### PROMPT 1
According to the Jira comment, what would have happened to logs generated during the network outage?
### PROMPT 2
Sum up the Jira comment in two sentences.
### PROMPT 3
Copy the Jira comment from "Actually, the BerkleyDB" to "retrieved and written.".

### READING PASSAGE
....

[jira] [Comment Edited] (LOG4J2-2926) Application OUTAGE due to Unable to write to stream TCP

Ralph Goers (Jira) Fri, 05 Mar 2021 09:06:06 -0800


    [ 
https://issues.apache.org/jira/browse/LOG4J2-2926?page=com.atlassian.jira.plugin.system.issuetabpanels:comment-tabpanel&focusedCommentId=17296183#comment-17296183
 ]


Ralph Goers edited comment on LOG4J2-2926 at 3/5/21, 5:05 PM:
--------------------------------------------------------------

Actually, the BerkleyDB change is directly related to this problem.  I had a 
similar problem the other day where we had network issues preventing new 
connections to Logstash in our dev environment. It turns out the existing 
connections the app had to Logstash didn't fail but if they had we would have 
encountered this exact problem. Any logs generated during the network outage 
would have been lost. Yes, you can use a Failover appender but then when things 
recover you have to somehow get those logs into the ELK stack.  It makes more 
sense to handle that automatically. But you are correct that perhaps it could 
be done more generically so as to wrap any appender so that logs are written to 
disk when a failure occurs and when things recover the accumulated logs are 
retrieved and written.

....

### DATASET SECTION
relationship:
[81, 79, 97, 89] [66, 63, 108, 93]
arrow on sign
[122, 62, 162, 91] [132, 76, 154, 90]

....

### WRITTEN ANSWER 1
They would have been lost.

### WRITTEN ANSWER 2
The BerkleyDB change is directly related to this problem: recent network issues blocked new connections to Logstash in a dev environment, and if the existing connections had failed, any logs from the outage would have been lost. A Failover appender could be used, but the logs would then somehow have to be moved into the ELK stack afterward, so handling it automatically makes more sense, perhaps with a more generic wrapper that writes logs to disk on failure and writes the accumulated logs once things recover.

### WRITTEN ANSWER 3
Actually, the BerkleyDB change is directly related to this problem.  I had a 
similar problem the other day where we had network issues preventing new 
connections to Logstash in our dev environment. It turns out the existing 
connections the app had to Logstash didn't fail but if they had we would have 
encountered this exact problem. Any logs generated during the network outage 
would have been lost. Yes, you can use a Failover appender but then when things 
recover you have to somehow get those logs into the ELK stack.  It makes more 
sense to handle that automatically. But you are correct that perhaps it could 
be done more generically so as to wrap any appender so that logs are written to 
disk when a failure occurs and when things recover the accumulated logs are 
retrieved and written.